◆ **Entries drawn from a collection**:
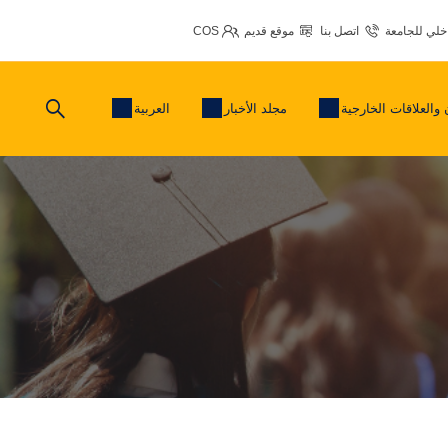
اخلي للجامعة
اتصل بنا
موقع قديم
COS
 والعلاقات الخارجية
مجلد الأخبار
العربية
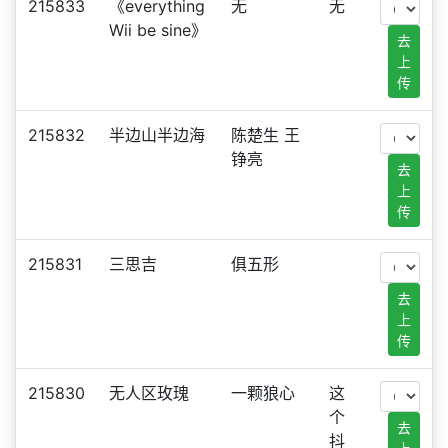
215833
《everything
无
无
Wii be sine》
去
上
传
215832
半边山半边海
陈楚生 王
铮亮
去
上
传
215831
三思吉
俱五形
去
上
传
215830
无人区玫瑰
一颗狼心
这
个
去
抖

◆ **Task prompt**: Transcribe every line of the material above without alteration, omitting only the lines that mark a picture.

◆ **Answer section**:
اخلي للجامعة
اتصل بنا
موقع قديم
COS
 والعلاقات الخارجية
مجلد الأخبار
العربية
215833
《everything
无
无
Wii be sine》
去
上
传
215832
半边山半边海
陈楚生 王
铮亮
去
上
传
215831
三思吉
俱五形
去
上
传
215830
无人区玫瑰
一颗狼心
这
个
去
抖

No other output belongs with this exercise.